Alternatively to the cognitive error theory, Robert Shiller, Zvi Bodie and Robert Merton propose that moral hazard in the form of government guarantees distorts investor behavior, leading to excessive risk-taking. In other words, the blame for financial crises rests squarely on regulatory instruments such as insurance protections, not on behavior by private actors. Yet, Partnoy points out that moral hazard cannot completely account for crises, as financial crashes were much more common before the existence of deposit insurance and lender-of-last-resort regulation, occurring almost every decade before the 1930s and becoming virtually nonexistent from the 1940s until 2008.

Partnoy next presents information asymmetry, agency costs, and the Efficient Market Hypothesis (EMH) as three additional market failures that potentially explain why the financial system remains crisis-prone. The information asymmetry argument proposes that the knowledge gap between investors and issuers—with the latter always possessing better information about asset prices and fundamentals than the former—primarily explains crises. Information gaps thus eventually lead to investor euphoria, ending in panic and crisis. However, Partnoy says that the theory does not take note of the fact that bank managers—much like investors—were also uninformed about mortgage and correlation risks prior to the 2008 crash.

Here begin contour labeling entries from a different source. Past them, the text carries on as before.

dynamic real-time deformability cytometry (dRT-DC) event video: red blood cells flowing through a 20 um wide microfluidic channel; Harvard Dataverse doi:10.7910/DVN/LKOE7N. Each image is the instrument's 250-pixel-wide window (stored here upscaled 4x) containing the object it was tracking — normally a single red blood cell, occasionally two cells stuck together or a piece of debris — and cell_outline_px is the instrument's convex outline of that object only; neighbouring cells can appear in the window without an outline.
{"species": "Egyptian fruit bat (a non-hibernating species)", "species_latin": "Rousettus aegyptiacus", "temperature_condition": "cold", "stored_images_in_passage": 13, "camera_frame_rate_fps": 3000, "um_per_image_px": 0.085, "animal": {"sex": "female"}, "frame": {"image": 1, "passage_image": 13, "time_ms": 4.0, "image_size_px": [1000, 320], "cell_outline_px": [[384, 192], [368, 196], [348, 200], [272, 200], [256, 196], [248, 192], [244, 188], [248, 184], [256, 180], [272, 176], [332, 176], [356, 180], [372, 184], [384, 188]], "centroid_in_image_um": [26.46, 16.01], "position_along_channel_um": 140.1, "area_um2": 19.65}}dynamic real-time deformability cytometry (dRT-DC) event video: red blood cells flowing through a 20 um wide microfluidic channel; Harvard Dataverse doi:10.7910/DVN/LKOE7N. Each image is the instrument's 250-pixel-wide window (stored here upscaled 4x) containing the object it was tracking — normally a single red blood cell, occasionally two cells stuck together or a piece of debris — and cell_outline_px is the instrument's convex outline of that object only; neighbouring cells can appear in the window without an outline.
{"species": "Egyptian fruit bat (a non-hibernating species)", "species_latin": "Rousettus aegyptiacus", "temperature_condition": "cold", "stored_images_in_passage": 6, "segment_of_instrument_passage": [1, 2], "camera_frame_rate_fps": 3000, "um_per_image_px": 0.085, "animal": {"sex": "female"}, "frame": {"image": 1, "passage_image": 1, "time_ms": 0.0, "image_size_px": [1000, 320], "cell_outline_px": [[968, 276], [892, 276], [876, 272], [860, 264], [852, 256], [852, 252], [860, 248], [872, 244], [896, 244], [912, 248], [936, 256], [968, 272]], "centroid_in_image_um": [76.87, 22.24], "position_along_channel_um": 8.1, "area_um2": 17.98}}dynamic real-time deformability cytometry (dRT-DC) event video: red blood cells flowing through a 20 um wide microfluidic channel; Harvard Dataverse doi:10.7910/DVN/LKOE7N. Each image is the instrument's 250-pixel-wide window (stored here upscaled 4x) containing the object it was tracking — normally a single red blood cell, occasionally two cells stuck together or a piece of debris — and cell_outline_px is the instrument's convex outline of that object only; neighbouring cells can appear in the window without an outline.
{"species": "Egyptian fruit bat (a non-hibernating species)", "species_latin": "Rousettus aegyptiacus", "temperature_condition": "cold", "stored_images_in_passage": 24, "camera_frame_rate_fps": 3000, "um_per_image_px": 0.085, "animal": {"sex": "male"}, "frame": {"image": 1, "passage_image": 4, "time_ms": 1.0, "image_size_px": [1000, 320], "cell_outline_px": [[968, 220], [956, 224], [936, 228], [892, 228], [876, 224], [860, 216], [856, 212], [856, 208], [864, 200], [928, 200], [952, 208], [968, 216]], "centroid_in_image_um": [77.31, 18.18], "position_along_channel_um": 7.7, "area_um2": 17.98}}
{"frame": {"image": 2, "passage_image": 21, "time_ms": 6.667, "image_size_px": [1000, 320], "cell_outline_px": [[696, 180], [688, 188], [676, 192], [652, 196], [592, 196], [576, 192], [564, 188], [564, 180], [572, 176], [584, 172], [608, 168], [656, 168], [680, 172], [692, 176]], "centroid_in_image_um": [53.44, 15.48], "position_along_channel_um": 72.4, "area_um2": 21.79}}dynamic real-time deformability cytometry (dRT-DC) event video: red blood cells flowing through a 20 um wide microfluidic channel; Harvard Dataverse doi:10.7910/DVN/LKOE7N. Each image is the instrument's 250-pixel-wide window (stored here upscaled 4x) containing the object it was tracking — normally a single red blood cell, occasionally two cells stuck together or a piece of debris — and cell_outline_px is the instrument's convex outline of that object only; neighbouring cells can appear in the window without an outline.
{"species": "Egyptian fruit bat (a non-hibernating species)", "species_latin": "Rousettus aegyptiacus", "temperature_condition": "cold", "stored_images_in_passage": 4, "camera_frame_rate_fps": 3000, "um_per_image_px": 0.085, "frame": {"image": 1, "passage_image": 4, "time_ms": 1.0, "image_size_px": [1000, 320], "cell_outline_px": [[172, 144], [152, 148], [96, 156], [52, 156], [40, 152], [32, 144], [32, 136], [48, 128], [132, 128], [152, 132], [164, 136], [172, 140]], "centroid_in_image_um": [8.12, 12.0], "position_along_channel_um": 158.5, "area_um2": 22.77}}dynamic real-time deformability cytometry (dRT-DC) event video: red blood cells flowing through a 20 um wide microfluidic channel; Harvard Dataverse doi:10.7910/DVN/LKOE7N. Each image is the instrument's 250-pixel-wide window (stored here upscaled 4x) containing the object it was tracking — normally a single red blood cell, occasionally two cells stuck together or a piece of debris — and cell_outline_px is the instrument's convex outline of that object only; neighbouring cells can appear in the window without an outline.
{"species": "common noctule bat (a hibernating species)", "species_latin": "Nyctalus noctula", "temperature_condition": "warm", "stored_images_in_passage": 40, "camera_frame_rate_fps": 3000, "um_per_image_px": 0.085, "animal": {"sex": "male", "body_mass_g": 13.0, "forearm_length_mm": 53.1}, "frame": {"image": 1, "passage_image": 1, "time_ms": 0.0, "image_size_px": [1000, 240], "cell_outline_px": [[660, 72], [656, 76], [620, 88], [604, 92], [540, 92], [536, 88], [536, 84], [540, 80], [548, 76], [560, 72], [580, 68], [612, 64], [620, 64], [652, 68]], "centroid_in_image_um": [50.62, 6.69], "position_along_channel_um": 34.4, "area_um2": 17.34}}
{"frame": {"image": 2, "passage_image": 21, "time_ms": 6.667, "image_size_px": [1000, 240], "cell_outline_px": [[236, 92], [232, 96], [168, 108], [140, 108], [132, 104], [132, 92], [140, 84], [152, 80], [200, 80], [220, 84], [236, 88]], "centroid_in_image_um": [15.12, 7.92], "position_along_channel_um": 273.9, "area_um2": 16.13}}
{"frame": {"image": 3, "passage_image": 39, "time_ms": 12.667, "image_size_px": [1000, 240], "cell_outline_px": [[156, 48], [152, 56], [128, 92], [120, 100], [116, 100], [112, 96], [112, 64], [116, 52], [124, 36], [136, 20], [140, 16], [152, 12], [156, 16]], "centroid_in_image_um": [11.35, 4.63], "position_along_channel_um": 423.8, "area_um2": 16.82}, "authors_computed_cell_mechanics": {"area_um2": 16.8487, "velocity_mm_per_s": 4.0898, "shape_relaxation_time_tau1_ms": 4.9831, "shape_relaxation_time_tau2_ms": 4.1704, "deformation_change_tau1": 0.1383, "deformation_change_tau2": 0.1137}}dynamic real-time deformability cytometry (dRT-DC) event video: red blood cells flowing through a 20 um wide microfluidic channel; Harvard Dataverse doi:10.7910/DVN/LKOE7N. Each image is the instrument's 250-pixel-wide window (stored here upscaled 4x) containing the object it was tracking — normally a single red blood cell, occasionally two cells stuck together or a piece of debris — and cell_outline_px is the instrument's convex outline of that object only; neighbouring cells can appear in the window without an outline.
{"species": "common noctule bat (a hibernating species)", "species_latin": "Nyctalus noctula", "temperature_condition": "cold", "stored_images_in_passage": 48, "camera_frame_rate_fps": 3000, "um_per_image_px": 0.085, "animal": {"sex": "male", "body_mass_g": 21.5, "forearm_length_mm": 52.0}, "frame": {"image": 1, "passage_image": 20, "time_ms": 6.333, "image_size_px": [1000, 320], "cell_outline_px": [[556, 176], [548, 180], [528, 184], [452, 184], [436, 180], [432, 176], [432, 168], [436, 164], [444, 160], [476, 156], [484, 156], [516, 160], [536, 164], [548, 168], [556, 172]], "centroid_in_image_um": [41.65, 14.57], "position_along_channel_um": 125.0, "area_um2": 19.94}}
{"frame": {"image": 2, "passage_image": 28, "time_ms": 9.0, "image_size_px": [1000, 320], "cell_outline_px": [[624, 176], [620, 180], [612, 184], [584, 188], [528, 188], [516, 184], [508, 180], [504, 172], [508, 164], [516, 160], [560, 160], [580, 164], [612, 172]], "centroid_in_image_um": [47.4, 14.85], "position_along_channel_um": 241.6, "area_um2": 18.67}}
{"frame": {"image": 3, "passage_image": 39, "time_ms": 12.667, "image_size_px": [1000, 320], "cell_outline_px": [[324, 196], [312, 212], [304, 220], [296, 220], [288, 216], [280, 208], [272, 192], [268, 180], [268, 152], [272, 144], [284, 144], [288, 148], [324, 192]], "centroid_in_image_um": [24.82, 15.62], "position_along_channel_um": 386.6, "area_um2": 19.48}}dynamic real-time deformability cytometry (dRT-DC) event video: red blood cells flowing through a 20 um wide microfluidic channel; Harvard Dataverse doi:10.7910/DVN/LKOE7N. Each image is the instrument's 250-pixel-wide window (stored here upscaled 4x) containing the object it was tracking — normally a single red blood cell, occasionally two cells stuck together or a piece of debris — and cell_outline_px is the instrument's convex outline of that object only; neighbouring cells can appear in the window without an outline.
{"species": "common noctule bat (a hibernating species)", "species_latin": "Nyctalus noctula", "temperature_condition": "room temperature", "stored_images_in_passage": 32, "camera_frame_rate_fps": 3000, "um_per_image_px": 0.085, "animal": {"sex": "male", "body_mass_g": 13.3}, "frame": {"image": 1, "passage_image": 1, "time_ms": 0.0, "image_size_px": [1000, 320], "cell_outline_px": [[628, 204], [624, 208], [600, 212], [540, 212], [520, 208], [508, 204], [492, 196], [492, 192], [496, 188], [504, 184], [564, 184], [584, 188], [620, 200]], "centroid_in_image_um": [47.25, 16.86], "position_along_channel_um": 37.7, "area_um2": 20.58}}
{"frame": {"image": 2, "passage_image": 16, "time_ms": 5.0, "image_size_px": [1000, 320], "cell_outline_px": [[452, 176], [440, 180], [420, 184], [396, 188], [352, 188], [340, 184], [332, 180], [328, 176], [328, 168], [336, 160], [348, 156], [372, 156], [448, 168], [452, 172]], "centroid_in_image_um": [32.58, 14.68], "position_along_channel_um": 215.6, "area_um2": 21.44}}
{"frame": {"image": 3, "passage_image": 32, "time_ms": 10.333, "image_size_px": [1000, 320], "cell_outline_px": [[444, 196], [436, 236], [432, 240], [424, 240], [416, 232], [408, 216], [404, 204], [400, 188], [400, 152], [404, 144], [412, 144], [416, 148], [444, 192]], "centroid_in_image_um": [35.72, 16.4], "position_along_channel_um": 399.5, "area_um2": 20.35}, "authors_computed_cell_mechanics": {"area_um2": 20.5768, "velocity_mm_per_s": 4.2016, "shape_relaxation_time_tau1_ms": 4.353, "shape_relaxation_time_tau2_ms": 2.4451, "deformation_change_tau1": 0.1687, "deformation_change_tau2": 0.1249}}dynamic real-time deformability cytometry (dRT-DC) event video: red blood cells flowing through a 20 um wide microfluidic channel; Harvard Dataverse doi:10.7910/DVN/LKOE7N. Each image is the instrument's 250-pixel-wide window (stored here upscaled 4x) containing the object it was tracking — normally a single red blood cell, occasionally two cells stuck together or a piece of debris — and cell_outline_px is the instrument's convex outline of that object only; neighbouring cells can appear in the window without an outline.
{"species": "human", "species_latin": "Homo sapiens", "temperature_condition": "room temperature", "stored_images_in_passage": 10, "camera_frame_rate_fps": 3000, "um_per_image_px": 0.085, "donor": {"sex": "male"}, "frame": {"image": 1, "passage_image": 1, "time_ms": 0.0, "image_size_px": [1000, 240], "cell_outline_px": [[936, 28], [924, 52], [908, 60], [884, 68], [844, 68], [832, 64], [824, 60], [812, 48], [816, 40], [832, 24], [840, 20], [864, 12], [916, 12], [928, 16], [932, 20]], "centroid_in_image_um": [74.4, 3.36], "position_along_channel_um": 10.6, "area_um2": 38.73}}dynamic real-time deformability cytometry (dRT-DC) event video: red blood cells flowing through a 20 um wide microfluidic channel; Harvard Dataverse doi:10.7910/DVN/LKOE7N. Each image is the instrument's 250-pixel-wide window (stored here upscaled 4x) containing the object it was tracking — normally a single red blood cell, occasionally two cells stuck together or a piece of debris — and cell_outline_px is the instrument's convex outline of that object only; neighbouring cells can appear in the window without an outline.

In addition to the agency costs problem—which posits that managers and investors have misaligned incentives, leading to excessive risk-taking at shareholders’ expense—the EMH argument posits that in an ideal world, share prices will incorporate all relevant information; however, in practice, factors such as poor government and macroeconomic policies may lead to a misallocation of credit, triggering a crash.

Partnoy then asks how regulatory policy can help prevent and mitigate financial crises. First, he considers governance regulation in the form of imposition of monitoring and disclosure duties on boards of directors. While in theory these duties would help correct the incentive misalignment problem between managers and investors, Partnoy argues that such solutions are shortsighted in practice. In a large, publicly held company, he says, boards of directors are highly unlikely to have the capability to play an effective monitoring role. He highlights the Delaware Chancery Court’s decision in the Citigroup derivative case—which held the company’s board to a relaxed liability standard for monitoring and risk-related decisions—as an example of the reality that many risks simply cannot be identified or understood ex ante.

Partnoy says that bank capital requirements and capital controls also have serious drawbacks as regulatory instruments. Although the voluntary set of bank capital standards suggested by the Basel Committee on Banking Supervision (BCBS) is more appealing in its flexibility than a heavy-handed approach, Partnoy argues that bank capital requirements’ overreliance on privately provided credit ratings creates distorted decision-making, and banks’ ability to use derivatives to circumvent those requirements means that risk nonetheless remains high. Likewise, capital controls such as restrictions on capital inflows and outflows simply create incentives for financial institutions to engage in regulatory arbitrage. Yet another regulatory technique—the creation of currency boards—is unappealing in its rigidity because it limits a country’s central bank from setting monetary policy according to domestic considerations.

Partnoy concludes that financial stability is a “public good” that is non-rival in that one user’s consumption does not diminish another’s, and non-excludable in that it is difficult to exclude consumers from partaking in its benefits. Accordingly, financial stability—like other public goods—needs to be provided by regulation. Emphasizing the reality that financial crises are rooted in several types of market failures, Partnoy recommends that policymakers and academics carefully re-examine specific regulatory tools to see what works, while not forgetting about the potential risks of regulation.